MOSCOW, April 7 (RIA Novosti) - Overloads are Russian schoolchildren's scourge, said Ludmilla Putin, the Russian President's wife, as she called to protect the kids.

"Today's secondary school students are badly overworked. They are tired, even exhausted, as the result. They can't cope with their curricula, and come under bad stress," the First Lady said to Schooling Without Stress, a Russian-German seminar held in Moscow today to get together schoolteachers, Russian practicing psychologists, their colleagues from the German Psychological League, and parents of school-age boys and girls.

Arranging the seminar were the Russian Language Development Center regional public foundation, and the Moscow City University of Psychology and Pedagogy.

To last two days, the seminar aims to show there is a chance for the school to provide pupils the best possible psychological atmosphere, say the organizers.

"Though contemporary Russian school provides excellent tuition, it all too often suppresses students' independence and awareness of selfhood," Mrs. Putin pointed out in her opening address.

"Streaming starts with the very first tuition days to divide kids into excellent pupils and utter failures. That, too, accounts for psychological stress. We must put an end to it," she emphasized.

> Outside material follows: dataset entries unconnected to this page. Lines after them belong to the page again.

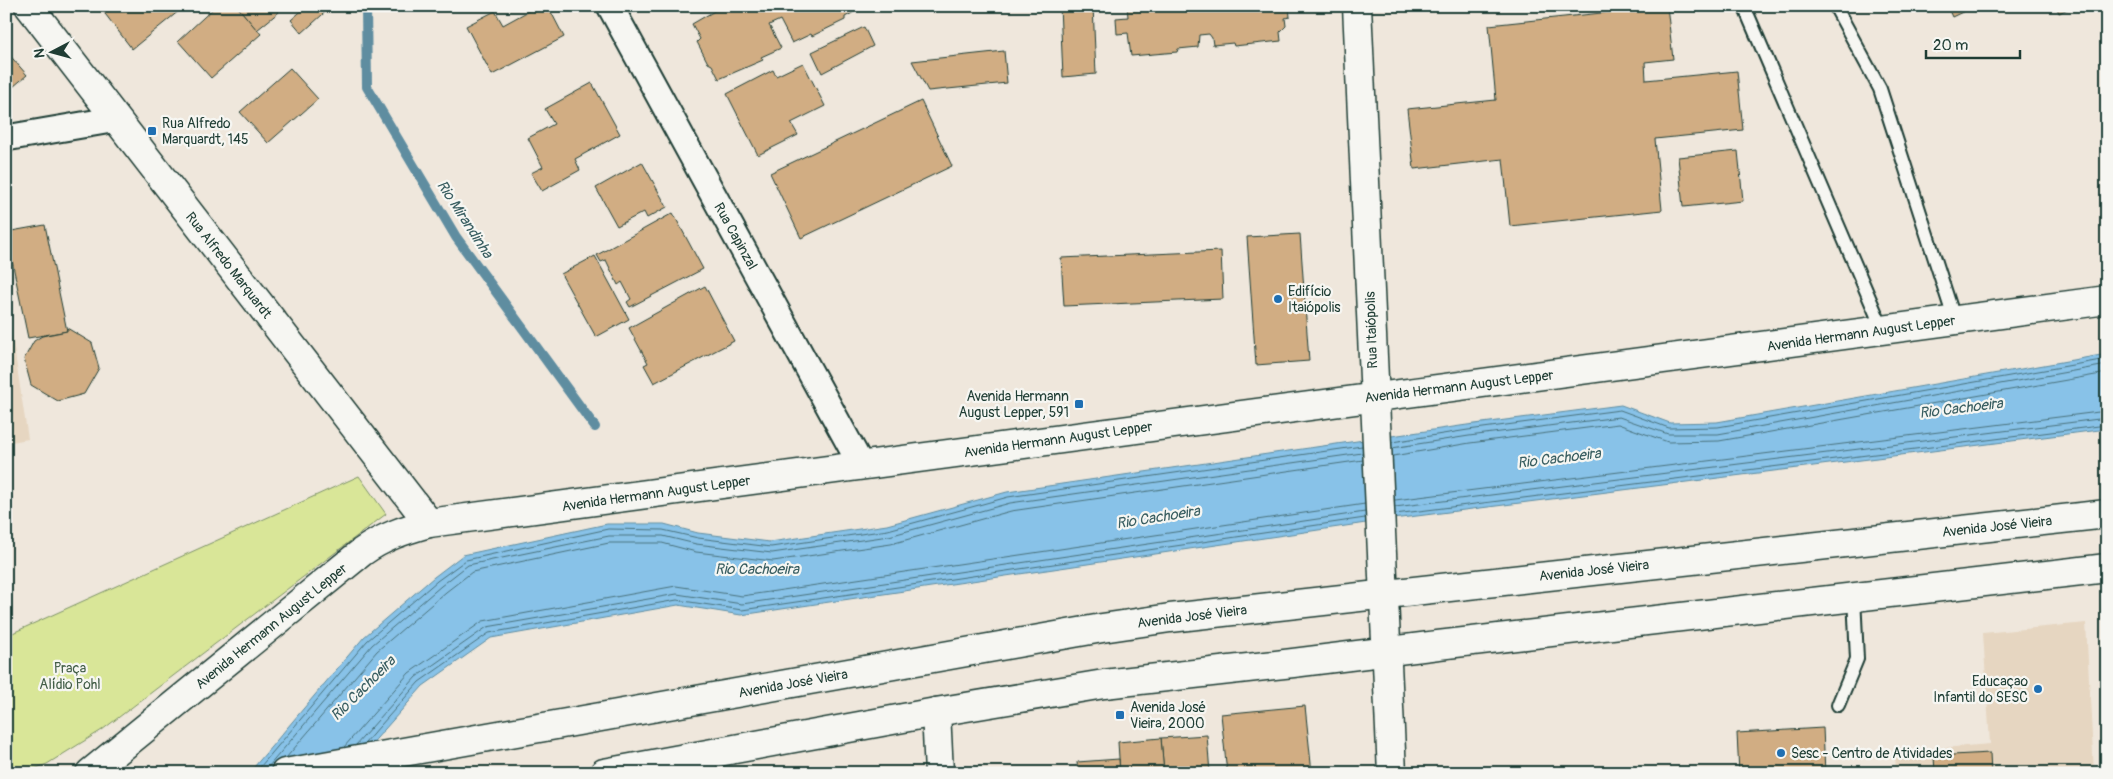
<svg xmlns="http://www.w3.org/2000/svg" width="2113" height="779" font-family="Pangolin,sans-serif">
	<rect width="100%" height="100%" fill="#efe7dc"/>
	<filter id="ink" filterUnits="userSpaceOnUse"><feTurbulence type="fractalNoise" baseFrequency=".02" numOctaves="2"/><feDisplacementMap in="SourceGraphic" scale="10" xChannelSelector="R" yChannelSelector="G"/><feConvolveMatrix kernelMatrix="1 2 1 2 8 2 1 2 1" color-interpolation-filters="sRGB"/></filter>
	<g filter="url(#ink)">
		<!-- built -->
		<g fill="#e6d6c1">
			<polygon points="6,296 28,439 6,443"/>
			<polygon points="2086,623 2094,773 1896,773 1895,752 1990,744 1983,633"/>
		</g>
		<!-- green -->
		<polygon fill="#d9e698" stroke="#7c9266" points="359,476 386,514 102,730 47,764 24,773 6,773 6,636"/>
		<!-- water -->
		<polygon fill="#88c2e8" stroke="#5e8da0" points="2107,354 2107,429 1393,519 741,615 678,605 491,638 423,686 346,773 249,773 364,637 434,577 463,555 607,524 664,524 698,533 770,542 887,525 1007,492 1467,425 1621,405 1670,423 1717,422"/>
		<g fill="none" stroke-linecap="round" stroke-linejoin="round">
			<!-- shore -->
			<g stroke="#49727c" stroke-width="1">
				<polyline points="1392,442 1468,430 1620,410 1669,428 1718,427 2107,359"/>
				<polyline points="1392,448 1469,436 1619,417 1668,434 1718,434 2107,365"/>
				<polyline points="1393,456 1470,443 1618,424 1668,442 1719,441 2107,373"/>
				<polyline points="1395,500 2107,411"/>
				<polyline points="1395,507 2107,418"/>
				<polyline points="1395,514 2107,425"/>
				<polyline points="365,743 419,682 489,633 677,600 742,610 1365,518"/>
				<polyline points="356,745 416,677 487,627 677,594 742,604 1365,512"/>
				<polyline points="344,747 409,673 483,621 676,586 742,596 1365,504"/>
				<polyline points="286,758 377,651 446,592 472,572 609,543 662,543 696,552 773,561 891,544 1011,511 1363,460"/>
				<polyline points="255,773 367,641 437,581 466,560 608,529 663,530 698,538 771,547 888,530 1008,497 1362,446"/>
				<polyline points="263,773 372,645 441,586 468,565 609,536 663,536 696,544 772,553 889,536 1010,503 1362,453"/>
			</g>
			<!-- stream -->
			<polyline stroke="#5e8da0" stroke-width="10" points="366,6 367,87 456,237 595,427"/>
		</g>
		<!-- building -->
		<g fill="#d1ad83" stroke="#1f3d34">
			<polygon points="99,6 185,6 132,49"/>
			<polygon points="216,6 237,6 261,34 211,78 178,41"/>
			<polygon points="237,6 274,6 279,12 257,30"/>
			<polygon points="307,6 332,6 302,33 291,20"/>
			<polygon points="545,6 548,6 564,37 492,75 466,26 495,11 503,25 534,8 535,12"/>
			<polygon points="723,6 853,6 856,11 845,17 845,20 812,36 811,34 792,43 780,20 769,25 781,48 761,57 763,60 719,79 712,65 708,63 697,42 700,39 692,24"/>
			<polygon points="1060,6 1093,6 1096,74 1063,77"/>
			<polygon points="1127,6 1289,6 1290,17 1285,18 1286,26 1280,32 1281,41 1234,46 1233,43 1213,45 1212,38 1209,34 1199,35 1198,47 1178,49 1177,52 1131,56 1128,33 1117,34 1116,18 1128,17"/>
			<polygon points="1667,6 1673,59 1645,62 1646,80 1737,71 1743,130 1655,139 1662,210 1510,226 1503,159 1414,169 1407,109 1496,100 1489,25"/>
			<polygon points="1947,6 1975,6 1952,17"/>
			<polygon points="2056,6 2074,6 2059,13"/>
			<polygon points="864,27 873,46 822,73 812,52"/>
			<polygon points="6,51 27,75 6,93"/>
			<polygon points="1004,51 1007,83 928,91 912,61"/>
			<polygon points="803,63 825,106 791,123 798,135 758,155 727,94 773,70 776,76"/>
			<polygon points="290,68 318,99 268,143 240,112"/>
			<polygon points="592,83 620,134 575,159 580,170 542,191 531,173 543,167 528,138 554,124 545,109"/>
			<polygon points="921,101 952,166 801,238 770,173"/>
			<polygon points="1738,151 1743,201 1683,207 1678,157"/>
			<polygon points="642,162 667,207 647,218 644,212 617,226 596,188"/>
			<polygon points="673,213 703,269 630,307 627,302 631,299 622,282 618,285 606,260 601,262 597,255"/>
			<polygon points="45,225 67,331 28,338 6,232"/>
			<polygon points="1300,234 1309,361 1256,365 1247,237"/>
			<polygon points="1221,251 1223,299 1064,306 1061,258"/>
			<polygon points="595,256 629,319 596,337 561,274"/>
			<polygon points="705,286 734,341 654,383 644,365 648,363 629,328"/>
			<polygon points="67,328 92,343 99,368 84,394 58,401 31,385 24,359 34,341 42,336 67,331"/>
			<polygon points="1305,706 1312,773 1227,773 1221,714"/>
			<polygon points="1823,728 1825,773 1739,773 1737,733"/>
			<polygon points="1207,735 1210,773 1164,773 1161,738"/>
			<polygon points="1161,738 1164,773 1120,773 1118,742"/>
			<polygon points="1990,753 1991,773 1935,773 1934,756"/>
			<polygon points="1119,759 1120,773 1078,773 1077,762"/>
		</g>
		<g fill="none" stroke-linecap="round" stroke-linejoin="round">
			<defs>
				<g id="service">
					<polyline points="1744,6 1883,330"/>
					<polyline points="1835,6 1880,89 1955,321"/>
					<polyline points="1838,705 1857,659 1854,597"/>
				</g>
				<g id="minor">
					<polyline points="610,6 861,465"/>
					<polyline points="6,138 117,119"/>
				</g>
				<polyline id="tertiary" points="936,712 939,773"/>
				<g id="secondary">
					<polyline points="29,6 429,523"/>
					<polyline points="1357,6 1392,773"/>
				</g>
				<g id="primary">
					<path d="M90,773L362,552C383,537 404,530 429,523L2107,300"/>
					<polyline points="285,773 1102,628 1170,618 2107,514"/>
					<polyline points="604,773 936,712 1104,684 1293,663 1438,645 2107,568"/>
				</g>
			</defs>
			<!-- service casing -->
			<use href="#service" stroke="#1f3d34" stroke-width="16"/>
			<!-- minor casing -->
			<use href="#minor" stroke="#1f3d34" stroke-width="29"/>
			<!-- tertiary casing -->
			<use href="#tertiary" stroke="#1f3d34" stroke-width="31"/>
			<!-- secondary casing -->
			<use href="#secondary" stroke="#1f3d34" stroke-width="31"/>
			<!-- primary casing -->
			<use href="#primary" stroke="#1f3d34" stroke-width="31"/>
			<!-- service -->
			<use href="#service" stroke="#f6f6f2" stroke-width="12"/>
			<!-- minor -->
			<use href="#minor" stroke="#f6f6f2" stroke-width="25"/>
			<!-- tertiary -->
			<use href="#tertiary" stroke="#f6f6f2" stroke-width="28"/>
			<!-- secondary -->
			<use href="#secondary" stroke="#f6f6f2" stroke-width="28"/>
			<!-- primary -->
			<use href="#primary" stroke="#f6f6f2" stroke-width="28"/>
		</g>
	</g>
	<!-- markers -->
	<g fill="#1f6fb2" stroke="#f6f6f2" stroke-width="2">
		<rect x="147" y="126" width="10" height="10" rx="2.5"/>
		<circle cx="1278" cy="299" r="5"/>
		<rect x="1074" y="399" width="10" height="10" rx="2.5"/>
		<circle cx="2038" cy="689" r="5"/>
		<rect x="1115" y="710" width="10" height="10" rx="2.5"/>
		<circle cx="1781" cy="753" r="5"/>
	</g>
	<g text-anchor="middle" stroke-width="4.5" stroke-linejoin="round" paint-order="stroke">
		<!-- poi labels -->
		<g font-size="14" fill="#1f3d34" stroke="#f6f6f2" text-anchor="start">
			<text x="162" y="128">Rua Alfredo<tspan x="162" dy="16">Marquardt, 145</tspan></text>
			<text x="1288" y="296">Edifício<tspan x="1288" dy="16">Itaiópolis</tspan></text>
			<text x="1069" y="401" text-anchor="end">Avenida Hermann<tspan x="1069" dy="16">August Lepper, 591</tspan></text>
			<text x="2028" y="686" text-anchor="end">Educaçao<tspan x="2028" dy="16">Infantil do SESC</tspan></text>
			<text x="1130" y="712">Avenida José<tspan x="1130" dy="16">Vieira, 2000</tspan></text>
			<text x="1791" y="758">Sesc - Centro de Atividades</text>
		</g>
		<!-- street labels -->
		<g font-size="14" fill="#1f3d34" stroke="#f6f6f2">
			<text transform="translate(736 236) rotate(61)" y="5">Rua Capinzal</text>
			<text transform="translate(229 265) rotate(52)" y="5">Rua Alfredo Marquardt</text>
			<text transform="translate(1371 330) rotate(-92)" y="5">Rua Itaiópolis</text>
			<text transform="translate(1861 333) rotate(-8)" y="5">Avenida Hermann August Lepper</text>
			<text transform="translate(1459 386) rotate(-7)" y="5">Avenida Hermann August Lepper</text>
			<text transform="translate(1058 439) rotate(-8)" y="5">Avenida Hermann August Lepper</text>
			<text transform="translate(656 493) rotate(-8)" y="5">Avenida Hermann August Lepper</text>
			<text transform="translate(1997 526) rotate(-6)" y="5">Avenida José Vieira</text>
			<text transform="translate(1594 570) rotate(-6)" y="5">Avenida José Vieira</text>
			<text transform="translate(1192 616) rotate(-7)" y="5">Avenida José Vieira</text>
			<text transform="translate(271 626) rotate(-39)" y="5">Avenida Hermann August Lepper</text>
			<text transform="translate(793 683) rotate(-10)" y="5">Avenida José Vieira</text>
		</g>
		<!-- park labels -->
		<g font-size="14" fill="#445f48" stroke="#f6f6f2">
			<text x="70" y="673">Praça<tspan x="70" dy="16">Alídio Pohl</tspan></text>
		</g>
		<!-- water labels -->
		<g font-size="15" font-style="italic" fill="#395e61" stroke="#f6f6f2">
			<text transform="translate(465 219) rotate(57)" y="5">Rio Mirandinha</text>
			<text transform="translate(1961 408) rotate(-7)" y="5">Rio Cachoeira</text>
			<text transform="translate(1559 458) rotate(-7)" y="5">Rio Cachoeira</text>
			<text transform="translate(1158 517) rotate(-9)" y="5">Rio Cachoeira</text>
			<text x="757" y="574">Rio Cachoeira</text>
			<text transform="translate(363 688) rotate(-45)" y="5">Rio Cachoeira</text>
		</g>
	</g>
	<!-- margin -->
	<rect width="2113" height="779" fill="none" stroke="#f6f6f2" stroke-width="25"/>
	<rect x="12" y="12" width="2088" height="754" fill="none" stroke="#1f3d34" stroke-width="2" filter="url(#ink)"/>
	<!-- north arrow -->
	<g transform="translate(52 52) rotate(264)" stroke="#f6f6f2" stroke-width="4" paint-order="stroke">
	<path d="M0-4L9 19L0 12L-9 19Z" fill="#1f3d34"/>
	<text y="-8" font-size="14" font-weight="bold" text-anchor="middle" fill="#1f3d34">N</text>
	</g>
	<!-- scale -->
	<path d="M1926 50v8h94v-8" fill="none" stroke="#1f3d34" stroke-width="2.5"/>
	<text x="1933" y="50" font-size="15" fill="#1f3d34" stroke="#f6f6f2" stroke-width="4" paint-order="stroke">20 m</text>
</svg>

"The school is, of late, endangering children's health and progress," Rector Vladimir Rubtsov of the Moscow City University of Psychology and Pedagogy warned, in his turn.

He quoted alarming Age Physiology Institute statistics to prove the point. Roughly 20 per cent of children enrolled in primary school have diverse borderline psychological disorders. The percentage skyrockets by the time they finish primary school.

Schoolchildren are desperately pressed for time. That is one of the principal causes of overloads and psychological stress. Constant hurry is due to loads increasing with every passing day, and to inefficient tuition methods with marks for chief yardstick of a student's progress-it is judged by quantitative indices, and never mind the qualitative, said Mr. Rubtsov.